Lundbeck dropped 6.3 percent, the most in a year, to close at 111 kroner in Copenhagen, after the company published second-quarter profit and revenue that missed analyst estimates. The drugmaker expects full-year revenue to be in the lower end of its forecast range of 14.5 billion kroner ($2.4 billion) to 15.2 billion kroner because of increasing pressure from health-care reforms in Europe, Lundbeck said today.
While U.S. sales of Lundbeck’s best-selling Lexapro antidepressant plunged 75 percent in the second quarter after the drug’s patent expired, the company has introduced three products in the last year and plans five more over the next 18 months, Wiinberg said.
“We remain bullish given one of the broadest late-stage pipelines,” Jefferies International Ltd. analyst Peter Welford said in a note to investors today.
As a follow-up to Lexapro, Lundbeck is developing a new antidepressant, Vortioxetine, which it will submit to U.S. and European regulators by the end of this year. Sales of the drug may exceed $1 billion, Welford said.

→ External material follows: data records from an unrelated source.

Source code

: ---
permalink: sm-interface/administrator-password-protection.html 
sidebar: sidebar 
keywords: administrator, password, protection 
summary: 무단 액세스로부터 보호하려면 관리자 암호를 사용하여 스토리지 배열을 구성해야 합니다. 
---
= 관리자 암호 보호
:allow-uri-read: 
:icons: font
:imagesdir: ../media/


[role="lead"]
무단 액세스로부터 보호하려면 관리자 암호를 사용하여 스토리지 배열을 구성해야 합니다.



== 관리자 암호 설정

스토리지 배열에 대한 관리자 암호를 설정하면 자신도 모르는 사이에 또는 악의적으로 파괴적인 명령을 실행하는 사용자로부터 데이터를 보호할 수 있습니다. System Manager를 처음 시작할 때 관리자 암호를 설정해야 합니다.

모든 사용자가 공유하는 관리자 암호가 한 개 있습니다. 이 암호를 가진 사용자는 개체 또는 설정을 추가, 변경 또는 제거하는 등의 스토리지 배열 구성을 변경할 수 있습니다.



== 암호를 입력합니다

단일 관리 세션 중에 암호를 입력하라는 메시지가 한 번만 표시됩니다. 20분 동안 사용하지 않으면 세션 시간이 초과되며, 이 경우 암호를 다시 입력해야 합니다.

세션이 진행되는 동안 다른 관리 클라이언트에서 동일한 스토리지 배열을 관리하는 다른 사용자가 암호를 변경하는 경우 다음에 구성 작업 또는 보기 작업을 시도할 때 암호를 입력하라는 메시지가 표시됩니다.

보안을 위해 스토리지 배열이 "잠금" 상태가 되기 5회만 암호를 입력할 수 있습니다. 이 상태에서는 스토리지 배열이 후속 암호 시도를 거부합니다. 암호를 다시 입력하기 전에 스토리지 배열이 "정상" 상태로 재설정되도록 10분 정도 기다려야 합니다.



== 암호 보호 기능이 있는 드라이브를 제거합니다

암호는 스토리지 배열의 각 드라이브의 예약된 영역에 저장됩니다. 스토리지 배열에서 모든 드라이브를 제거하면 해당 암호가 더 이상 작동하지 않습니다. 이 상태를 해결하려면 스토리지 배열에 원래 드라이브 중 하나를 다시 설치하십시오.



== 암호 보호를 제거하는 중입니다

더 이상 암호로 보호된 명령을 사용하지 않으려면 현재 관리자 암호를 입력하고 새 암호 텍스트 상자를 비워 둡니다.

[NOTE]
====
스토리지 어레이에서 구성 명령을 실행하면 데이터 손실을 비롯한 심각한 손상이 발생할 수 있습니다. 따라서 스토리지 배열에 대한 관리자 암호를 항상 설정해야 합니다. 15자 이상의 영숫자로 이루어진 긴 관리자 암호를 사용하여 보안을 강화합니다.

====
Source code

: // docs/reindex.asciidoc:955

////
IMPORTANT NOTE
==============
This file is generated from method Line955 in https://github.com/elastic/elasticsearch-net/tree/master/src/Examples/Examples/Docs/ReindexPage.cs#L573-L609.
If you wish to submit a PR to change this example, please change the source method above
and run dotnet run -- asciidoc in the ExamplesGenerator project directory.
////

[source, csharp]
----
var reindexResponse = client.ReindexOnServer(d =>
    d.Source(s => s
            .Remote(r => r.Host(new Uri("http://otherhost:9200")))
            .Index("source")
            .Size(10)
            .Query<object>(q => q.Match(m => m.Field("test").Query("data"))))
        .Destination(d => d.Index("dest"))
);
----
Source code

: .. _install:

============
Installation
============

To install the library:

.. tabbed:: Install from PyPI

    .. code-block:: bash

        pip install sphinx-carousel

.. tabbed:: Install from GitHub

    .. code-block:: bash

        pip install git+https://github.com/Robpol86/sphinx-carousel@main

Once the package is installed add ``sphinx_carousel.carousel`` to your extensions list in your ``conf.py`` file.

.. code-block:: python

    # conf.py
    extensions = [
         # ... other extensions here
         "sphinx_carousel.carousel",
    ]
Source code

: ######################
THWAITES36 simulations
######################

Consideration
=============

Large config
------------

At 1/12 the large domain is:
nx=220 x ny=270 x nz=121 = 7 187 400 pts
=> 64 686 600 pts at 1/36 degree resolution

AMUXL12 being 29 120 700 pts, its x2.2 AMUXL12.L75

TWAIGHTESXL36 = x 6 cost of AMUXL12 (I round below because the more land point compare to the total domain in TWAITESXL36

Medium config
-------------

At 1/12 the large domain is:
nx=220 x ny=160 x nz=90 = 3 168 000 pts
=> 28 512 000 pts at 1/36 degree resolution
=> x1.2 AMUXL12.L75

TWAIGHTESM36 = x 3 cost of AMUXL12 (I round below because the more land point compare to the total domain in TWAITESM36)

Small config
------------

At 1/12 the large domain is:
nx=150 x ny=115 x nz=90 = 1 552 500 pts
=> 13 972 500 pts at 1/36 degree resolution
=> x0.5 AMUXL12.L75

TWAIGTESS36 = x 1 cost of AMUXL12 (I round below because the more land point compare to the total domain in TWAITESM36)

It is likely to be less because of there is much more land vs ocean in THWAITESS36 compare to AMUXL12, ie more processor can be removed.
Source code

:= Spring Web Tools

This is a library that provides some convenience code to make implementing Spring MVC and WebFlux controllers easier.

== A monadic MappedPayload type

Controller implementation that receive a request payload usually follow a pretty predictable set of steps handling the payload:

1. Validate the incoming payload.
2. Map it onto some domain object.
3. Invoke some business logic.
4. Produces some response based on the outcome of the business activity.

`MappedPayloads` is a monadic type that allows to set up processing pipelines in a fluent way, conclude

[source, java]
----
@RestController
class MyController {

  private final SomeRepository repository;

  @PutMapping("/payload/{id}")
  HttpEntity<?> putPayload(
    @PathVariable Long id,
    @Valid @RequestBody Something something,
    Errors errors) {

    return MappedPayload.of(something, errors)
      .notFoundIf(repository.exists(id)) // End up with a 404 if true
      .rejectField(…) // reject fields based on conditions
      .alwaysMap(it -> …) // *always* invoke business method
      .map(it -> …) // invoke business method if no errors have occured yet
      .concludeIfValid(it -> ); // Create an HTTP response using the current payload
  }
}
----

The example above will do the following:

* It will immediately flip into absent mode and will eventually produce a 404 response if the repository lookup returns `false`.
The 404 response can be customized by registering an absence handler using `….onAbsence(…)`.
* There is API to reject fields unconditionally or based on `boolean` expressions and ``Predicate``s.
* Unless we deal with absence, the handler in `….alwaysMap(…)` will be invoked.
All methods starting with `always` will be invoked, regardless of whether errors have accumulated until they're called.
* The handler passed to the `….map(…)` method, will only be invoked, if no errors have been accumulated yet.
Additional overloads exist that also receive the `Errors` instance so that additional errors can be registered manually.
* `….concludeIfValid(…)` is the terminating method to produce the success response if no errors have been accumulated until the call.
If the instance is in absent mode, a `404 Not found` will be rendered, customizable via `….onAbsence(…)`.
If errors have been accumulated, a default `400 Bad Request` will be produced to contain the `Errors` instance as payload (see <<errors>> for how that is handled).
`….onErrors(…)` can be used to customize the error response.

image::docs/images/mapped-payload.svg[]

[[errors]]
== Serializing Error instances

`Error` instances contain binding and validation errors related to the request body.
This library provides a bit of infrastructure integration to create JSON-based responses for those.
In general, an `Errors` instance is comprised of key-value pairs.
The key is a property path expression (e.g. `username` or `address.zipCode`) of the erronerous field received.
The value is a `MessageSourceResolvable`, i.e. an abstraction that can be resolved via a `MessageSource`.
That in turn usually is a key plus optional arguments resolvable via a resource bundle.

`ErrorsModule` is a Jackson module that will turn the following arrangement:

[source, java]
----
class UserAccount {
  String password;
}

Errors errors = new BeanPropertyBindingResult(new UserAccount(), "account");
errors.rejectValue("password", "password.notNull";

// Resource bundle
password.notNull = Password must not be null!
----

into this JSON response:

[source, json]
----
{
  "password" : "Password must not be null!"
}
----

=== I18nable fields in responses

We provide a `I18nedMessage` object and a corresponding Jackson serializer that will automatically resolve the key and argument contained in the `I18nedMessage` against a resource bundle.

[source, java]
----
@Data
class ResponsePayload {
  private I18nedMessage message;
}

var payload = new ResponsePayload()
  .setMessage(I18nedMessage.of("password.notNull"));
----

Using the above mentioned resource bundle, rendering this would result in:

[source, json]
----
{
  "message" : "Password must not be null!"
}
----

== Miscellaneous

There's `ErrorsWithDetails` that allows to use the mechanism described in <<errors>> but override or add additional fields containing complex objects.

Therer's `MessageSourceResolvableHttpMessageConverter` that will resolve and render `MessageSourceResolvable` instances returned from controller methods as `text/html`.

The company is also awaiting approval of Selincro, which may become the first new anti-alcoholism treatment in more than 15 years.
European Union antitrust regulators said last month they sent Lundbeck a complaint over agreements with drugmakers that may have held back sales of cheaper generic versions of its antidepressant citalopram.
“Anything the commission says we take very seriously,” Wiinberg said. Still, “we don’t think we’ve done anything wrong.”
Lundbeck is preparing a response that will be submitted over the next few months, he said.